Culturele competenties van de huisarts: zie ook het onderwerp Culturele competenties

  • Gebruik van informele tolken, zoals echtgenoot of familie, is onwenselijk en kan tot misverstanden leiden. Maak bij voorkeur gebruik van de tolkentelefoon of een zorgconsulent met een migratie achtergrond.
  • Ook beeldmateriaal kan zeer ondersteunend zijn, zie thuisarts.nl, anticonceptievoorjou.nl of zanzu.nl.
  • Benut de terugvraagmethode om te checken of de patiënte begrepen heeft wat besproken is.
  • Wees je bewust van het feit dat er soms angst of schroom bestaat om dingen rechtstreeks te benoemen of te vragen.
  • En van het feit dat je als Nederlandse arts meer gewend bent directer over seksualiteit en anticonceptie te praten dan sommige patiënten van niet-westerse afkomst.
  • Benadruk je beroepsgeheim.
  • Vrouwen verwachten vaak een lichamelijk onderzoek. Het niet uitvoeren hiervan kan opgevat worden als een gebrek aan deskundigheid.
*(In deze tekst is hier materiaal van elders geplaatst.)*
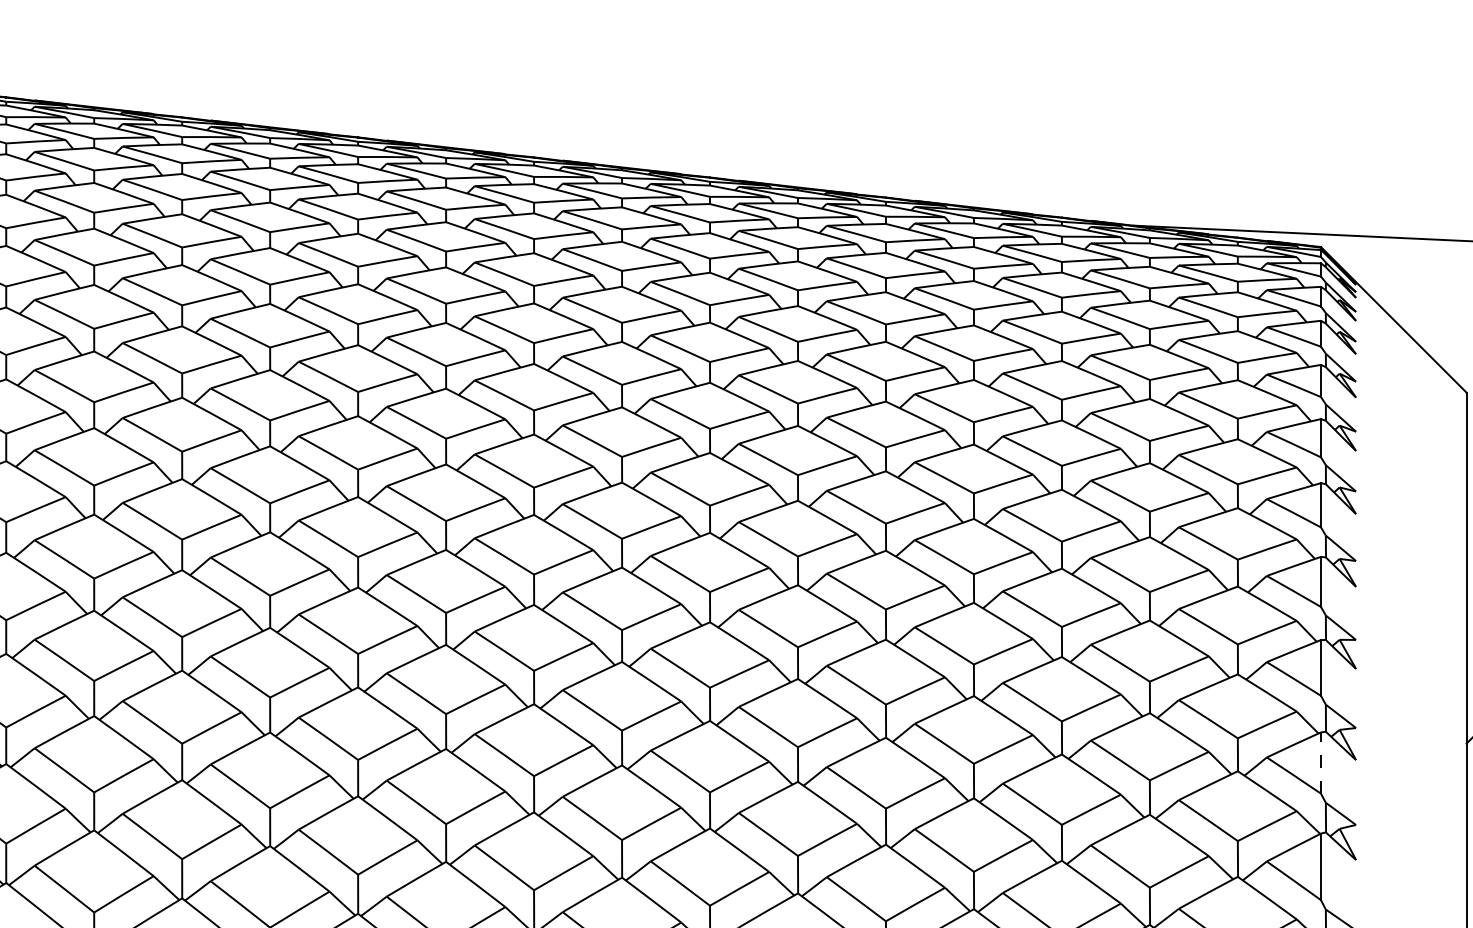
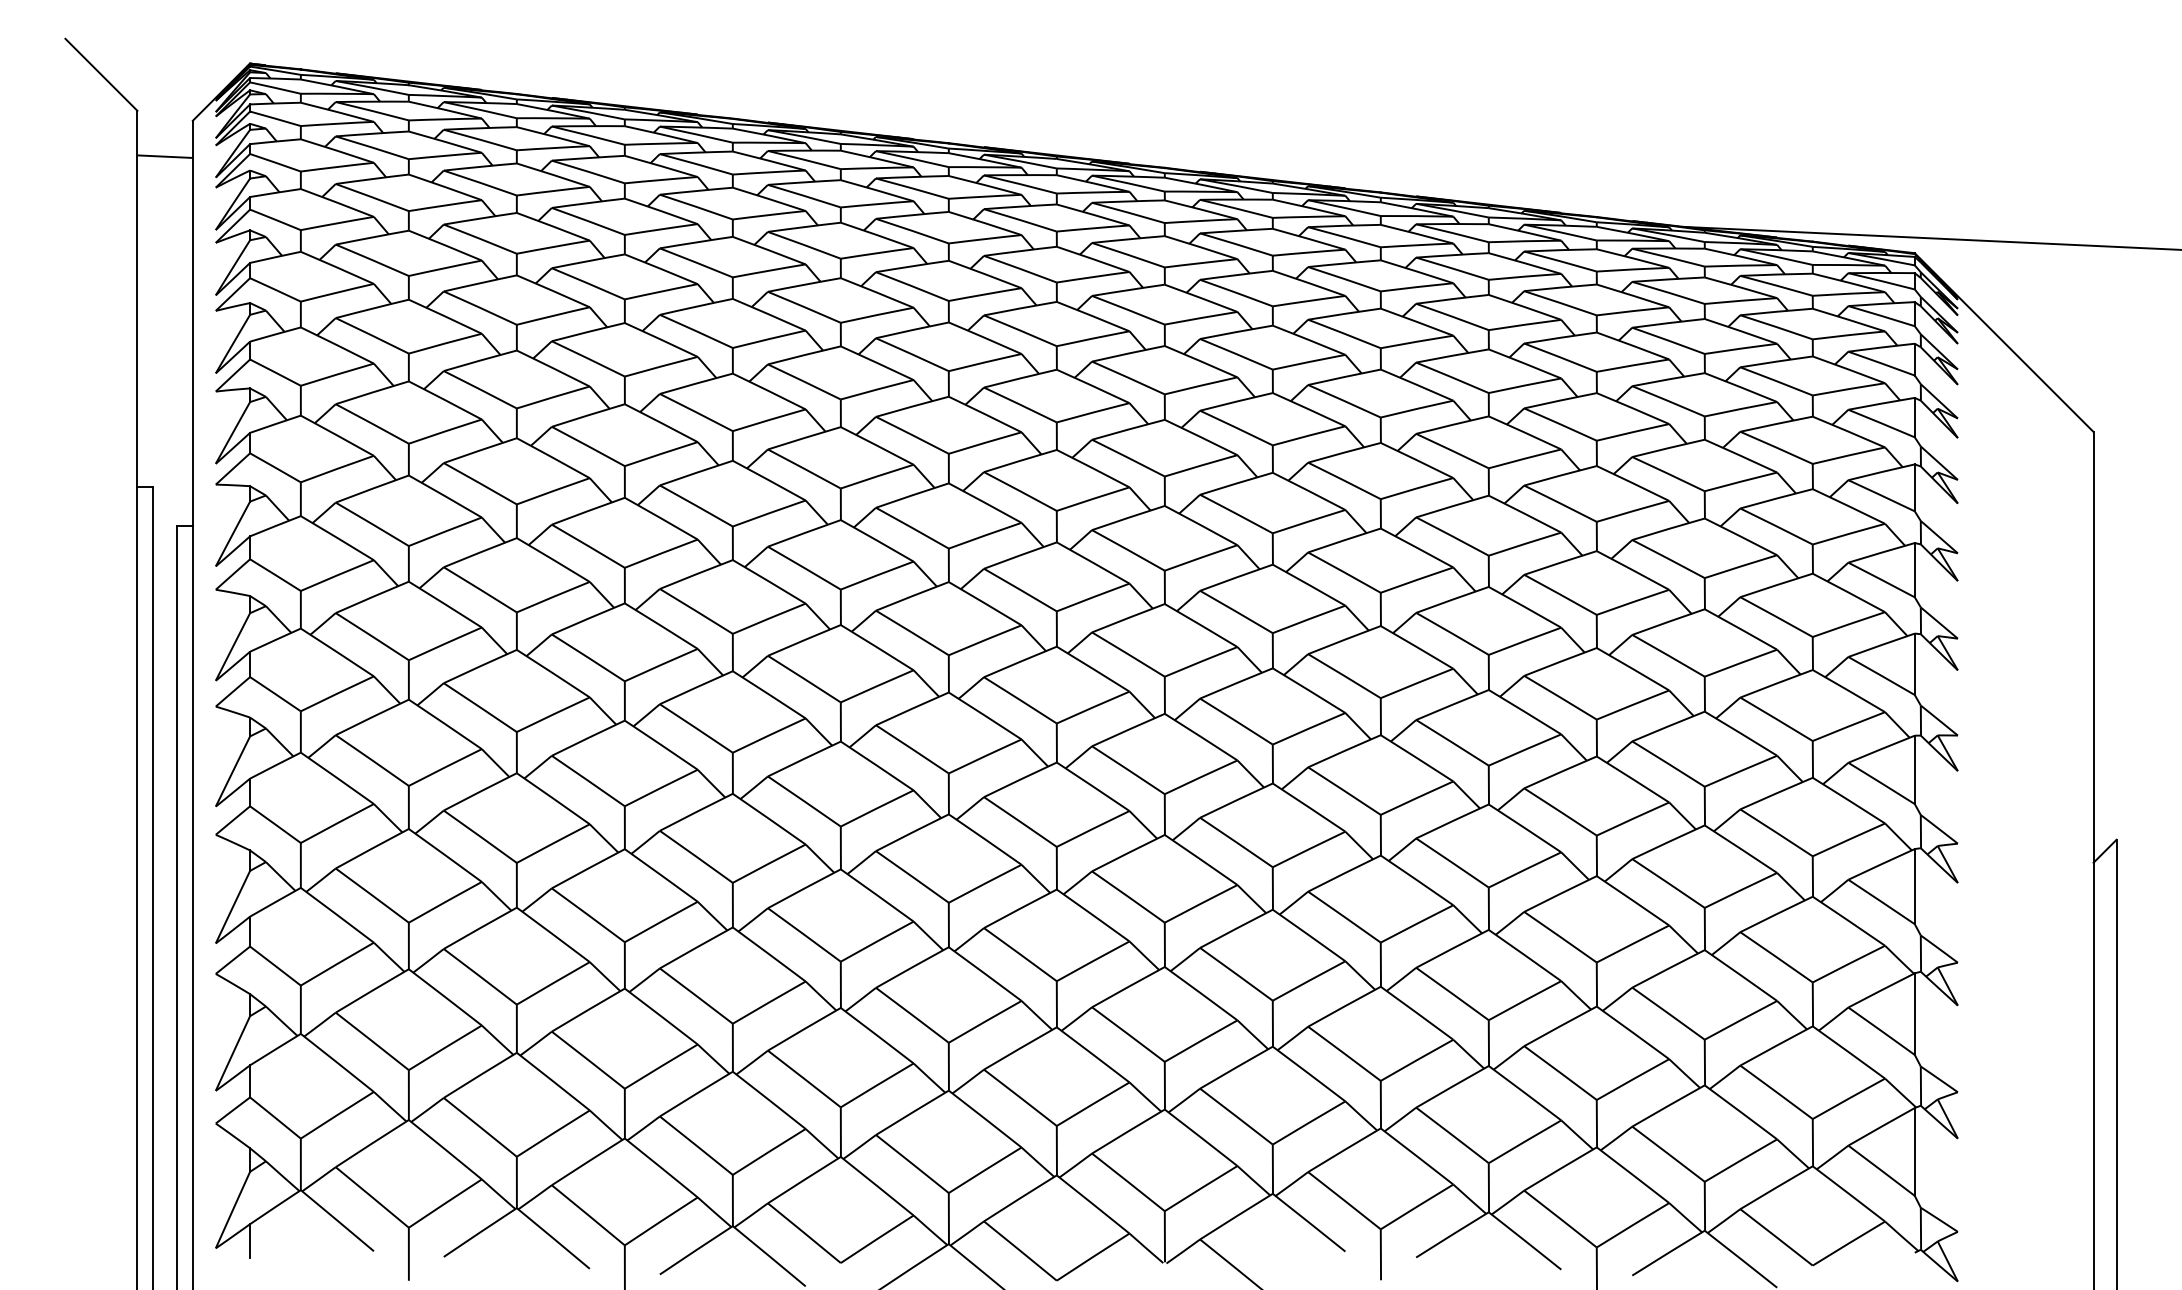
line: (1320, 762) -> (1914, 886), dashed -> solid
Het verdient daarom aanbeveling uit te leggen waarom een lichamelijk onderzoek niet altijd nodig is bij een anticonceptieconsult.
  • Een vertrouwensrelatie en kennis van de culturele achtergrond is van belang, zodat een open gesprek gevoerd kan worden.
  • Wees nieuwsgierig: durf vragen te stellen zonder vooroordelen, blijf doorvragen tot de problematiek, de vragen en de wensen van de patiënte helder zijn.
  • Maak duidelijk dat patiënten over deze thema’s in de praktijk terecht kunnen, bijvoorbeeld door folders over anticonceptie in verschillende talen in de wachtkamer te leggen: https://shop.rutgers.nl/nl/webwinkel/thema-s/cultuur-en-religie/brochures-anticonceptie-in-meerdere-talen/172225&page=.

Anamnese

  • Ga niet uit van basiskennis over seksueel functioneren en anticonceptie (vooral bij mensen die later in Nederland zijn gaan wonen, maar ook bij mensen die in Nederland geboren zijn).
  • Vraag naar wat de vrouw weet en wat zij wil.
  • Vraag naar de bespreekbaarheid van seksualiteit en anticonceptie in haar relatie en met mensen in haar omgeving.
  • Ga na of er een verschil in kinderwens is tussen beide partners.
  • Wees alert op dwang en drang in de relatie (gedwongen seks, loverboy, gedwongen zonder condoom vrijen).
  • Check of de vrouw zelf haar eigen keuze kan maken of dat de familie of omgeving hier een rol bij speelt.
  • Hou hierbij rekening met de vraag of de vrouw de anticonceptie geheim moet houden en bespreek samen wat de beste manier is om deze niet te vergeten.
  • Vraag naar het belang van regelmatige menses.
  • Vraag naar zorgen over bijwerkingen en wees daarbij alert op mythen en misvattingen.

Behandeling

  • Conform de standaard.
  • Wees bedacht op weerstand tegen een hormoonhoudend spiraal wegens het wegvallen van de menses.
  • Een chlamydiatest voor insertie van een IUD is altijd nodig bij een SOA risico.
  • Plan een follow-up consult zodra een vrouw start met anticonceptie of overstapt naar een andere vorm van anticonceptie.
  • Stop niet gelijk met een vorm van anticonceptie (bijvoorbeeld een spiraal) zodra een vrouw overstapt op een ander middel. Soms valt het nieuwe middel tegen en dan kan ze terugvallen op het eerste middel.
  • Voer een follow-up gesprek na een bevalling of doorverwijzing voor een abortus om anticonceptie te bespreken.

Voorlichting

  • Neem de tijd om alles zeer duidelijk uit te leggen; denk hierbij bijvoorbeeld aan het uitleggen, concreet aan de hand van een pilstrip, en het bespreken van zaken als waarom de stopweek niet langer dan 7 dagen mag duren, ook als de menses nog niet afgelopen is.
  • Ter illustratie kan thuisarts.nl, zanzu.nl, anticonceptievoorjou.nl of de anticonceptiekoffer gebruikt worden.
  • Geef algemene seksuele voorlichting.
  • Geef informatie over SOA preventie en bespreek de mogelijkheid van condooms.